AMD thanks Kyriakos Economou from ZeroPeril Ltd for reporting this issue and engaging in coordinated vulnerability disclosure.>>
 

Avro Arrow

Posts: 1,800   +2,152
TechSpot Elite
Oh Christ....

Well, I better go and get it before someone saps my "millions of dollars". :laughing:

I just hope that I remember to actually install the new chipset driver.
 

Dimitrios

Posts: 899   +675
Anyone had force updates with Windows 10? 1-3 days ago I had an update and chose to ignore it well when I went to bed I woke up and turned my PC on and it started the update by itself! I had this issue in the past. Really makes me mad that if you ignore the update the next few times to turn your PC on it does it forcefully.
 

Ludak021

Posts: 545   +394
Given they waited five months until after patches were widely available, it does not sound like they were looking to extort anyone.

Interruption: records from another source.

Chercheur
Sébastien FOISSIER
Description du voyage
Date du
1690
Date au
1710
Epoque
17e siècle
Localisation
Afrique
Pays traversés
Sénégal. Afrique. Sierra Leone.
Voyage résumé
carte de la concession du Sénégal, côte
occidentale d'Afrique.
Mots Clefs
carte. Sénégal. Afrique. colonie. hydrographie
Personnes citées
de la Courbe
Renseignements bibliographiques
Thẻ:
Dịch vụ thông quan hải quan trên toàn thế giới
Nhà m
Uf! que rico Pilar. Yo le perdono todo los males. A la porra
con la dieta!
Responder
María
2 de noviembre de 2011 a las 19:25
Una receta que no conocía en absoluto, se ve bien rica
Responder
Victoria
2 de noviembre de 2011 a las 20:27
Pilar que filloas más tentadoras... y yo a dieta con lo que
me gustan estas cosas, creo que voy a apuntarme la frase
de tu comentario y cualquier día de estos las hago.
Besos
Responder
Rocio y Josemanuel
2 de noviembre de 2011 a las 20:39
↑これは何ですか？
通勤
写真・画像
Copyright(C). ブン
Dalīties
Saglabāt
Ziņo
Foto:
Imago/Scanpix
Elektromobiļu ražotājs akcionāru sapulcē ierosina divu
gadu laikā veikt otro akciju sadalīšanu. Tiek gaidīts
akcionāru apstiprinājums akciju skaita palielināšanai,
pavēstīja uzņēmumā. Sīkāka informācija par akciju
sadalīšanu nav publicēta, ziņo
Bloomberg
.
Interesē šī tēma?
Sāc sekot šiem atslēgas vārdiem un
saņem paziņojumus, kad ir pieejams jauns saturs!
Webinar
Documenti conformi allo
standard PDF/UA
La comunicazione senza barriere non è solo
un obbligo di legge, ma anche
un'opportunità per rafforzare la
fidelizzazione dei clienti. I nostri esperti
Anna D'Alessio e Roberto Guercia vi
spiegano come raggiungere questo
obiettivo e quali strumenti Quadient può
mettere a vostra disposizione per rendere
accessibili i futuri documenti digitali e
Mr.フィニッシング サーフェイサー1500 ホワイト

If they were a blackhat sort of firm they would have sold the exploit or threatened to leak it in April before there was a fix ready.
It's not extortion. The deal is, afaik, if an entity finds a flaw, they report it to company that has the said flaw, and they don't repot the findings for some time, usually 6 months. If no action is taken by the said company, the entity then proceeds to make information publicly available, since public deserves to know, one way or the other.
I am talking about the potential security issues or bugs end user might experience.

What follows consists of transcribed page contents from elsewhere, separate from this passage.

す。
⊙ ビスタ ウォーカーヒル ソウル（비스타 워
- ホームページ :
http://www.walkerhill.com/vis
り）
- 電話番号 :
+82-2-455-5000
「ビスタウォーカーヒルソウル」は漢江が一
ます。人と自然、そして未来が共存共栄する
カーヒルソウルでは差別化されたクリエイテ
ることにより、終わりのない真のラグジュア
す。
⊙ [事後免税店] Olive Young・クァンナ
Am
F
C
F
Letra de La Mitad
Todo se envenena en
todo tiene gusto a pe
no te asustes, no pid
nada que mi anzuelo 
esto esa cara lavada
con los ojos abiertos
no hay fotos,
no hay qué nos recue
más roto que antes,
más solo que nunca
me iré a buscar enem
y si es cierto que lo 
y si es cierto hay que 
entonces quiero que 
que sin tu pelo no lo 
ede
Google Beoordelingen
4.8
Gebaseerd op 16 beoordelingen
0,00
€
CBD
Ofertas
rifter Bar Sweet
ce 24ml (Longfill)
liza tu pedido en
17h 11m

I know these security flaws are b$ at best and a paraplegic unable to defend his computer physically from the hacker at the worst.
Still, it is what it is. A sh show. It was for Intel, it will be for AMD.

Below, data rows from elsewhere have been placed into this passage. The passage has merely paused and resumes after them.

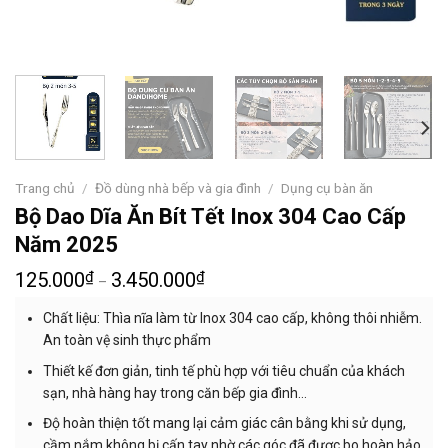
Trang chủ
/
Đồ dùng nhà bếp và gia đình
/
Dụng cụ bàn ăn
Bộ Dao Dĩa Ăn Bít Tết Inox 304 Cao Cấp
Năm 2025
125.000
₫
3.450.000
₫
–
Chất liệu: Thìa nĩa làm từ Inox 304 cao cấp, không thôi nhiễm.
An toàn vệ sinh thực phẩm
Thiết kế đơn giản, tinh tế phù hợp với tiêu chuẩn của khách
sạn, nhà hàng hay trong căn bếp gia đình…
Độ hoàn thiện tốt mang lại cảm giác cân bằng khi sử dụng,
cầm nắm không bị cấn tay nhờ các góc đã được bo hoàn hảo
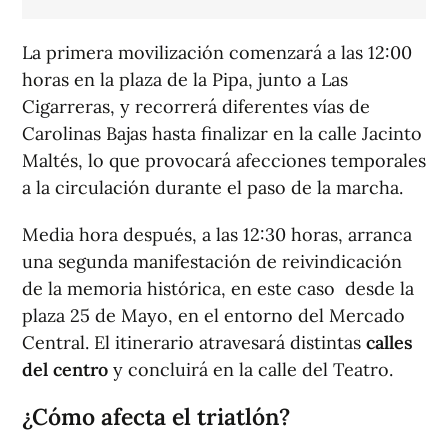
La primera movilización comenzará a las 12:00
horas en la plaza de la Pipa, junto a Las
Cigarreras, y recorrerá diferentes vías de
Carolinas Bajas hasta finalizar en la calle Jacinto
Maltés, lo que provocará afecciones temporales
a la circulación durante el paso de la marcha.
Media hora después, a las 12:30 horas, arranca
una segunda manifestación de reivindicación
de la memoria histórica, en este caso desde la
plaza 25 de Mayo, en el entorno del Mercado
Central. El itinerario atravesará distintas
calles
del centro
y concluirá en la calle del Teatro.
¿Cómo afecta el triatlón?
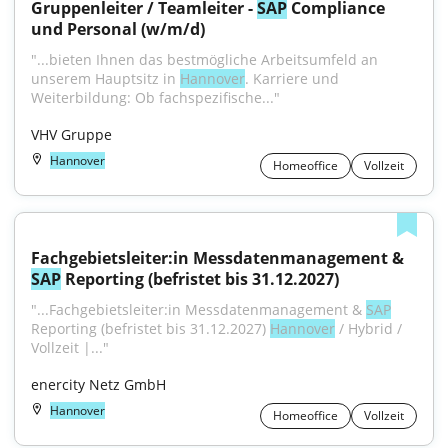
Gruppenleiter / Teamleiter - 
SAP
 Compliance 
und Personal (w/m/d)
"...bieten Ihnen das bestmögliche Arbeitsumfeld an 
unserem Hauptsitz in 
Hannover
. Karriere und 
Weiterbildung: Ob fachspezifische..."
VHV Gruppe
Hannover
Homeoffice
Vollzeit
Fachgebietsleiter:in Messdatenmanagement & 
SAP
 Reporting (befristet bis 31.12.2027)
"...Fachgebietsleiter:in Messdatenmanagement & 
SAP
Reporting (befristet bis 31.12.2027) 
Hannover
 / Hybrid / 
Vollzeit |..."
enercity Netz GmbH
Hannover
Homeoffice
Vollzeit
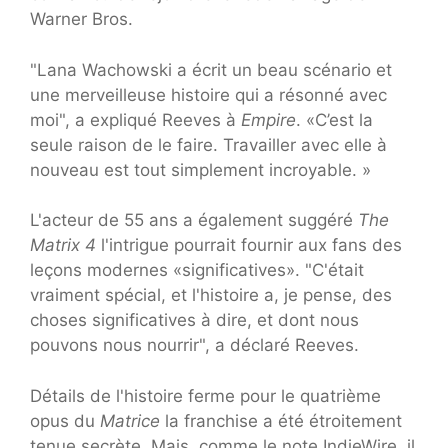
Warner Bros.
"Lana Wachowski a écrit un beau scénario et
une merveilleuse histoire qui a résonné avec
moi", a expliqué Reeves à
Empire
. «C’est la
seule raison de le faire. Travailler avec elle à
nouveau est tout simplement incroyable. »
L'acteur de 55 ans a également suggéré
The
Matrix 4
l'intrigue pourrait fournir aux fans des
leçons modernes «significatives». "C'était
vraiment spécial, et l'histoire a, je pense, des
choses significatives à dire, et dont nous
pouvons nous nourrir", a déclaré Reeves.
Détails de l'histoire ferme pour le quatrième
opus du
Matrice
la franchise a été étroitement
tenue secrète. Mais, comme le note IndieWire, il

PS. I am not disagreeing with you. :)
 

m3tavision

Posts: 683   +449
Holy Cow... according to Techspot, if you dont get the chipset patch, your CPU is liable to melt..!

Patch Immediately per Techspot..! (Even though most users already have)
 

Ludak021

Posts: 545   +394
Heavy accusations with nothing to back them up. If you bothered to check the links you would see the following in the AMD page
<<Acknowledgement

AMD thanks Kyriakos Economou from ZeroPeril Ltd for reporting this issue and engaging in coordinated vulnerability disclosure.>>
I CAN back them up, I just don't care. Not my job.
Can you stand up for the claims that were made by AMD? I wouldn't. They are lying sacks of sh . They all are, they are companies, they lie, they sell, they cheat.
 

geogan

Posts: 21   +14
Is there some software I can install on my PC to regularly check and inform me that some AMD firmware/software update is available (for my X570 5950X system) ?

Every few months I think that probably some chipset driver or something is out-of-date but I don't really know of easy AMD software to tell me. Do I have to keep going to support page and downloading newest "radeon-software" executable? I don't have an AMD GPU.